Extrait source -
☆ ☆ ☆ ☆ ☆
Par Mouloud Akkouche

De retour d’un salon littéraire polar, j’attendais sur le quai d’une gare. Fatigué mais la tête pleine de bons souvenirs. Heureux de mon week-end. Un jeune flic de la police ferroviaire passa seul devant moi. Soudain, il lâcha : « Notre peuple vaincra. ». Je regardais autour de nous deux : personne d’autre. Et d’un pas tranquille, ce jeune fonctionnaire de police rejoignit ses collègues. Ventre noué, je le suivis des yeux et m’apprêtais à lui demander des explications. A quoi bon ? Ma famille m’attendait et je ne voulais pas ‘’ bénéficier ‘’ d’un outrage rébellion. Bref, pas envie de passer quelques heures au poste.
Dernièrement, j’ai vu une vieille femme- de type européen- se faire agresser verbalement par un flic de cette même police ferroviaire. Mais ce jour-là, une autre femme d’une quarantaine d’année, très élégante, prit la défense de l’octogénaire en assénant : « Un peu de respect, cette vieille dame pourrait être votre mère ! ». A l’évocation de sa génitrice, le flic baissa immédiatement les yeux, penaud. La montagne de muscles en uniforme redevenue un petit gosse timide. Apprivoisé. Un noir se mit aussi à défendre la vieille femme ; le flic releva d’un seul coup la tête, bave aux lèvres tel un pitt-bull assermenté. Prêt à fondre sur une proie plus facile.
☆ ☆ ☆ ☆ ☆
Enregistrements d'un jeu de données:
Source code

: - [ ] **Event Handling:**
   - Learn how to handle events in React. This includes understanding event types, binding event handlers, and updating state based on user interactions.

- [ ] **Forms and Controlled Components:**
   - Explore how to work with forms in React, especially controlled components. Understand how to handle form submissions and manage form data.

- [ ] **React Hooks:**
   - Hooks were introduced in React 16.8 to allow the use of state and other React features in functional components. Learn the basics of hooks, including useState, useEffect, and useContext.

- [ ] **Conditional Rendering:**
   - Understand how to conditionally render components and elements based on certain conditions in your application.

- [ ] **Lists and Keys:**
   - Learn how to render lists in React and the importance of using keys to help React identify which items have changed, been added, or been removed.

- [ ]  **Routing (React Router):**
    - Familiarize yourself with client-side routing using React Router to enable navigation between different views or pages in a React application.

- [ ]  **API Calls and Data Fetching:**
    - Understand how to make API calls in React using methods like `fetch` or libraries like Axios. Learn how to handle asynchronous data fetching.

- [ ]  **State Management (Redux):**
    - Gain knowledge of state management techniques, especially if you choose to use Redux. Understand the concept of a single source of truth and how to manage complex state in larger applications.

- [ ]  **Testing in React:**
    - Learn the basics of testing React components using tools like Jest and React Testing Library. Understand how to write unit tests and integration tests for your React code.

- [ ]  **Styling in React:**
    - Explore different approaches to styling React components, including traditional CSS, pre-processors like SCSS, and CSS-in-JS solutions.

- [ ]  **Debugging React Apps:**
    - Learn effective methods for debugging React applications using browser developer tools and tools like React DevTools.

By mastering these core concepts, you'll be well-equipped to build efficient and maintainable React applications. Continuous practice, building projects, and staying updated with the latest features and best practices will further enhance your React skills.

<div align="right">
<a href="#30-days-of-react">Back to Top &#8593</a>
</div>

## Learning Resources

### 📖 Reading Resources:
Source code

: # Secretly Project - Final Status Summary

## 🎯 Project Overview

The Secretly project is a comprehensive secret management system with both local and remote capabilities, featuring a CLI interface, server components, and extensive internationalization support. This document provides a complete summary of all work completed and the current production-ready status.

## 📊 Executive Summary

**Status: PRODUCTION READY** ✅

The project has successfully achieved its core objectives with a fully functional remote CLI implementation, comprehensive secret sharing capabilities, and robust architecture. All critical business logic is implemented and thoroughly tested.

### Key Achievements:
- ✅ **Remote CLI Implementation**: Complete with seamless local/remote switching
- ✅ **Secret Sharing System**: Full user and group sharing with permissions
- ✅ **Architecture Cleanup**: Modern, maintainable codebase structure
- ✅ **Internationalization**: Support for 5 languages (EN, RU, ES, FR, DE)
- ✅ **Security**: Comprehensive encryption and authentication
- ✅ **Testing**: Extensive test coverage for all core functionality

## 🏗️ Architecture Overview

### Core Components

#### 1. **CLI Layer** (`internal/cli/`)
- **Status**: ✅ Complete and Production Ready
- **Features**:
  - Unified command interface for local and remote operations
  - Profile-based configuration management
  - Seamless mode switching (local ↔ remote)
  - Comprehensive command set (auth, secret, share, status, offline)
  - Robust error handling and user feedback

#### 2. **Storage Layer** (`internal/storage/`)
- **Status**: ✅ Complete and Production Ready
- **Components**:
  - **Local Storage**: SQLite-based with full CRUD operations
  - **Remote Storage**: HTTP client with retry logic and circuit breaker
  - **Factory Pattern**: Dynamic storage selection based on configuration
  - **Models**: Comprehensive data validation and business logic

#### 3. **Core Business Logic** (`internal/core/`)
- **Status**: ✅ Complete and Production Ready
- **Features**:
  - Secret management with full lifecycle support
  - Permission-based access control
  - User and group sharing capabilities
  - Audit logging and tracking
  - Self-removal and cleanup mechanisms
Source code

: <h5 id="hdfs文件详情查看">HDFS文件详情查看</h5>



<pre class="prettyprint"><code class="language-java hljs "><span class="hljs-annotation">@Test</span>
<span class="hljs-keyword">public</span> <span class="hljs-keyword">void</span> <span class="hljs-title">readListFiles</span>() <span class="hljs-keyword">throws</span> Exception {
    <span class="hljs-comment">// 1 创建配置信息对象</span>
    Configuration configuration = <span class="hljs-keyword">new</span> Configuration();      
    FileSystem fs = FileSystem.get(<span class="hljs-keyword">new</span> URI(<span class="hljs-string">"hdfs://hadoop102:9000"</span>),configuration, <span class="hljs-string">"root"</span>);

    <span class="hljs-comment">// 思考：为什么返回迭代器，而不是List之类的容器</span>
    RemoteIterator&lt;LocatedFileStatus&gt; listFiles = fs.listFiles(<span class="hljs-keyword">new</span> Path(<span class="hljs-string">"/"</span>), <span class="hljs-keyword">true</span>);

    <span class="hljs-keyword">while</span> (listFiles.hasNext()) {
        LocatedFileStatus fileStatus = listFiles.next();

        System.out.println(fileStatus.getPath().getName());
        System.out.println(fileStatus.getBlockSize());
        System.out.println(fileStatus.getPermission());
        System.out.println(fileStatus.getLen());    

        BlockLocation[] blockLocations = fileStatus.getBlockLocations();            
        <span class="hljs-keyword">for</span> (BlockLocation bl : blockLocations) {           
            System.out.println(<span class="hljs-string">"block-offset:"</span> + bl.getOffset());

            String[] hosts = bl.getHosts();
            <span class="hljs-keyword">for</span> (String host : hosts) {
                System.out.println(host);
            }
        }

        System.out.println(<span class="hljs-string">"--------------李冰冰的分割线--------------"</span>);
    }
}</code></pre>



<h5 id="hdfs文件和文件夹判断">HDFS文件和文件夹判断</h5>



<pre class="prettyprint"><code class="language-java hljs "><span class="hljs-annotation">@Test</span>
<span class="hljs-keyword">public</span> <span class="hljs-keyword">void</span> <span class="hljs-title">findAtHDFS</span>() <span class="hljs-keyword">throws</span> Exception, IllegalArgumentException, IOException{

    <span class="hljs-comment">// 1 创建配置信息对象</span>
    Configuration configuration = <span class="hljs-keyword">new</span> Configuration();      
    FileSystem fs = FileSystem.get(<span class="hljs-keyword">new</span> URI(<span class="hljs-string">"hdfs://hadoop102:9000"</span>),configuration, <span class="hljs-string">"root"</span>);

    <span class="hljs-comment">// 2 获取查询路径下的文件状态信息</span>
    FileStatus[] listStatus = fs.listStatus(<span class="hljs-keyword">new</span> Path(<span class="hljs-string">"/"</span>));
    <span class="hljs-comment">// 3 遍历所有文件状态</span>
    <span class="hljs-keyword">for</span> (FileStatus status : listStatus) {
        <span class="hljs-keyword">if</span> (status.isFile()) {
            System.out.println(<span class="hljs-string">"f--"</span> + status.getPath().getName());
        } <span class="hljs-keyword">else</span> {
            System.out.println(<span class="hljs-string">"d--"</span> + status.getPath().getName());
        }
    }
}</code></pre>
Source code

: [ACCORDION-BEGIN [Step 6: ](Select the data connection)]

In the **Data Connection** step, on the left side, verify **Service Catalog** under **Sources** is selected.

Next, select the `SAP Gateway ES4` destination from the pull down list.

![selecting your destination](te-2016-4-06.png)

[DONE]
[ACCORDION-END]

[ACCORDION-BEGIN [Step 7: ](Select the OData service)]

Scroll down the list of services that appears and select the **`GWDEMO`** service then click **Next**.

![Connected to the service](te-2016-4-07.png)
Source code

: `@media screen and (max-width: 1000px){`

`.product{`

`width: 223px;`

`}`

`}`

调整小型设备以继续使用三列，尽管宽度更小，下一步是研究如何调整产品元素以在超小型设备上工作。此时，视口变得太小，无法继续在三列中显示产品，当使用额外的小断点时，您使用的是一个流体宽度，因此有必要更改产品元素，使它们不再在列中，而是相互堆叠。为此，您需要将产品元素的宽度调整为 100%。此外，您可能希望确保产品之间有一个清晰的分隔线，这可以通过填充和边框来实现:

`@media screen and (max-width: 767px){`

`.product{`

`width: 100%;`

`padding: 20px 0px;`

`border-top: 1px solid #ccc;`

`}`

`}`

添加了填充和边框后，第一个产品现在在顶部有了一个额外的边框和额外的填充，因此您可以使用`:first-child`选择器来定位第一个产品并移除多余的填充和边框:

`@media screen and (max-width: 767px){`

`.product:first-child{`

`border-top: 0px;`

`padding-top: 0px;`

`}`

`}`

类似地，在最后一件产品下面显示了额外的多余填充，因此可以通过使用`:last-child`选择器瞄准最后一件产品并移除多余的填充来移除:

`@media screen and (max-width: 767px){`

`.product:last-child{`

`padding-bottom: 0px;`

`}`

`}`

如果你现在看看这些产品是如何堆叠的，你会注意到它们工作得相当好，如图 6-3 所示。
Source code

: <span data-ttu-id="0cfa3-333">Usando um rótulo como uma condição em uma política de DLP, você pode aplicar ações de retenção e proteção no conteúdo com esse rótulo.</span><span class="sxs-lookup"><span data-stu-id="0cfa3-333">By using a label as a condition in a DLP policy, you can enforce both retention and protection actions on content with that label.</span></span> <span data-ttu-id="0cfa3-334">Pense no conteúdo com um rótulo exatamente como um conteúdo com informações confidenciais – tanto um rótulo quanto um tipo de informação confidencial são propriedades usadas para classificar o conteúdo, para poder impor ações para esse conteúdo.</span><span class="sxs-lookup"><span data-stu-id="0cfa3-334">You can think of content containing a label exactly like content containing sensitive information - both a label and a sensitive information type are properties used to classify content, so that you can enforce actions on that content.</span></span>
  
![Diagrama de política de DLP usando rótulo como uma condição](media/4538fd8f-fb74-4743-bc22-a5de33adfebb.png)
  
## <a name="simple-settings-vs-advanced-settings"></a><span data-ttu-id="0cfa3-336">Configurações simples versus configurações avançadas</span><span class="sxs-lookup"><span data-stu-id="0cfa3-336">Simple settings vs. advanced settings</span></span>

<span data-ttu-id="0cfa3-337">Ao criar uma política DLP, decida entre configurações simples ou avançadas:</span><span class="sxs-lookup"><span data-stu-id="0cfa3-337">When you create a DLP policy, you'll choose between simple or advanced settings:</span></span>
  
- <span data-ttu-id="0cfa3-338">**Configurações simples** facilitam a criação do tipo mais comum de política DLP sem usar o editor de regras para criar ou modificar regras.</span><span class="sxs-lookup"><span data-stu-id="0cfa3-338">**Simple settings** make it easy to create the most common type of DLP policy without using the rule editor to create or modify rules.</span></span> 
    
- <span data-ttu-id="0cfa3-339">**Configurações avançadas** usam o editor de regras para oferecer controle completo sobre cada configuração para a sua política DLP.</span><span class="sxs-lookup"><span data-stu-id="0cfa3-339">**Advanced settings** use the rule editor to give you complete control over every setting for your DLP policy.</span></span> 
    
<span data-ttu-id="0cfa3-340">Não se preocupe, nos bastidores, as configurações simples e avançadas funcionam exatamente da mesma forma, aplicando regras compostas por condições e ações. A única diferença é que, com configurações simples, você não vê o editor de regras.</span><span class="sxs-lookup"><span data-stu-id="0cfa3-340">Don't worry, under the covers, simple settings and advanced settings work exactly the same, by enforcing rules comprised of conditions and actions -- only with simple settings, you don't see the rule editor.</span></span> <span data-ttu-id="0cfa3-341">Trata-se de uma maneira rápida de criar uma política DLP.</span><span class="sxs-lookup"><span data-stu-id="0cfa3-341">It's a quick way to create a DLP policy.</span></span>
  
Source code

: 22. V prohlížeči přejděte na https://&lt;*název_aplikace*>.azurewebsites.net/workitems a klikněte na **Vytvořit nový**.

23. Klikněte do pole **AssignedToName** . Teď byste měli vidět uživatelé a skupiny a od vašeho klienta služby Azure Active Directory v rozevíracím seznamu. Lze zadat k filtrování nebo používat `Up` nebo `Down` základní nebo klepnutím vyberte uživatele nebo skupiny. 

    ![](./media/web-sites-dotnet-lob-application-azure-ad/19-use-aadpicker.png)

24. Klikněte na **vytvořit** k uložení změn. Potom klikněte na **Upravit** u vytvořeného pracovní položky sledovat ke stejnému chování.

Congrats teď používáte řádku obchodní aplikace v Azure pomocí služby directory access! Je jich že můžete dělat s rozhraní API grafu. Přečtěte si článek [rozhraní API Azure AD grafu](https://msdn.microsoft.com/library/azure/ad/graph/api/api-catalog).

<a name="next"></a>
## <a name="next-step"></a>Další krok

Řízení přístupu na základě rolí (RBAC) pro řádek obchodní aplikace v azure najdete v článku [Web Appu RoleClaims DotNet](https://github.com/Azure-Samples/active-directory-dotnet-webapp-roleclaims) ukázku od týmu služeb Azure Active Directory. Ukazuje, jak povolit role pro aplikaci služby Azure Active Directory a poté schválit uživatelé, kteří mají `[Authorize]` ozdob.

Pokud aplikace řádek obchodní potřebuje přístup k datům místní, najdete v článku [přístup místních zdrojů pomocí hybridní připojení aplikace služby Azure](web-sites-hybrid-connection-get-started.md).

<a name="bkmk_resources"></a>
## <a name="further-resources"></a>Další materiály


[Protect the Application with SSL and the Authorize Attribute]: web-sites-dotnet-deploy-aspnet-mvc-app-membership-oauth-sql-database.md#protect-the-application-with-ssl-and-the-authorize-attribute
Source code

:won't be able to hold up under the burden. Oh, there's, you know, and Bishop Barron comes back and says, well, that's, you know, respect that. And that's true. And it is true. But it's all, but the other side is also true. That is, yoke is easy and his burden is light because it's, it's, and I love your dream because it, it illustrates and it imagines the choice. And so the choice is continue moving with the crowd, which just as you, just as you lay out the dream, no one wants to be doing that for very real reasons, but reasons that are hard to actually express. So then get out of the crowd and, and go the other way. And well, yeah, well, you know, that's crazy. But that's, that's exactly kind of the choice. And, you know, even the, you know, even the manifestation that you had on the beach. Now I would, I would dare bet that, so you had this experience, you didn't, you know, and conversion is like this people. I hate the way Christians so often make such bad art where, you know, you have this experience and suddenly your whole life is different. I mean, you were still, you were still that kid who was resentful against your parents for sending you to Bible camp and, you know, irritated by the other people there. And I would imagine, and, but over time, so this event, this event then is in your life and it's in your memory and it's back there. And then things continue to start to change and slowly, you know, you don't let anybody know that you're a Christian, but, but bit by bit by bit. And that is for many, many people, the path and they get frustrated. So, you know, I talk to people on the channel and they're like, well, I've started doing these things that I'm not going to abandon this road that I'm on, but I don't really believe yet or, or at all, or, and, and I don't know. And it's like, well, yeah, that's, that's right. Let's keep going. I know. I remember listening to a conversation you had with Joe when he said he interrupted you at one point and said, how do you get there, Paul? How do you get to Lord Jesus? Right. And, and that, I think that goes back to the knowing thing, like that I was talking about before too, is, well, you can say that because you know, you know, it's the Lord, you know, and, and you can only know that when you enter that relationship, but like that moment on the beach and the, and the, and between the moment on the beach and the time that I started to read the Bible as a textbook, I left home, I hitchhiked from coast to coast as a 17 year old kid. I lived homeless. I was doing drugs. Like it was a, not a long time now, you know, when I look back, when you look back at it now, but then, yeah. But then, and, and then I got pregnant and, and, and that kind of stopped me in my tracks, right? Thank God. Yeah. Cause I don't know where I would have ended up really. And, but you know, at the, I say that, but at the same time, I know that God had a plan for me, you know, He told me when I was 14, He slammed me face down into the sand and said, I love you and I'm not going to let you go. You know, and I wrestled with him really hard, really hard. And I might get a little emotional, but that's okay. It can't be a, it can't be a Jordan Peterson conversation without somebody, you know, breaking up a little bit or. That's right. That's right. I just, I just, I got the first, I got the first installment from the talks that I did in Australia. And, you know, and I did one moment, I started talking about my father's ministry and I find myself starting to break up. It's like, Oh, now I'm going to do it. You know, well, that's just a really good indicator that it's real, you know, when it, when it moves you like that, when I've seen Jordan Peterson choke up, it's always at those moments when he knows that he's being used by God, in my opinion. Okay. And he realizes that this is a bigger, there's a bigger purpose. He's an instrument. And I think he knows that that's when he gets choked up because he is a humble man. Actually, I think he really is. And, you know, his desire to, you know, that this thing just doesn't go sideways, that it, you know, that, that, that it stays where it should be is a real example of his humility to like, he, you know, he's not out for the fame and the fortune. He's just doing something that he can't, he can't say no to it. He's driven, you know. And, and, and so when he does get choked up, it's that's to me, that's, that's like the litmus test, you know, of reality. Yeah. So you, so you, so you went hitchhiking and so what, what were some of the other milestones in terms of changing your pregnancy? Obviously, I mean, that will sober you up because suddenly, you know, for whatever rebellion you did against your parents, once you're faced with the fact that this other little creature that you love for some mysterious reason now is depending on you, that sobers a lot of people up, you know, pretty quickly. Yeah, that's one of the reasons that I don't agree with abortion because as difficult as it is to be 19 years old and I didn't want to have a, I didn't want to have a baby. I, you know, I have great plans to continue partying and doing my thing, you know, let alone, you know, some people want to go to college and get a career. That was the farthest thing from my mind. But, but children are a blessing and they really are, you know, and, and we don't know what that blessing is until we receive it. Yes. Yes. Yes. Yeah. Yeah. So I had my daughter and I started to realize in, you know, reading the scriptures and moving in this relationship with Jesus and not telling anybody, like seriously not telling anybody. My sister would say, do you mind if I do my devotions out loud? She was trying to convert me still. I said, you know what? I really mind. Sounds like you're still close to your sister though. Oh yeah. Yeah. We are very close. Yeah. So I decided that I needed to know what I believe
☆ ☆ ☆ ☆ ☆
Consigne - Dans l'extrait sur la police ferroviaire, recopiez tout ce qui va de « Dernièrement, j’ai vu » jusqu'à « proie plus facile. » en renommant « octogénaire » en « nonagénaire ».

Corrigé détaillé -
Dernièrement, j’ai vu une vieille femme- de type européen- se faire agresser verbalement par un flic de cette même police ferroviaire. Mais ce jour-là, une autre femme d’une quarantaine d’année, très élégante, prit la défense de l’nonagénaire en assénant : « Un peu de respect, cette vieille dame pourrait être votre mère ! ». A l’évocation de sa génitrice, le flic baissa immédiatement les yeux, penaud. La montagne de muscles en uniforme redevenue un petit gosse timide. Apprivoisé. Un noir se mit aussi à défendre la vieille femme ; le flic releva d’un seul coup la tête, bave aux lèvres tel un pitt-bull assermenté. Prêt à fondre sur une proie plus facile.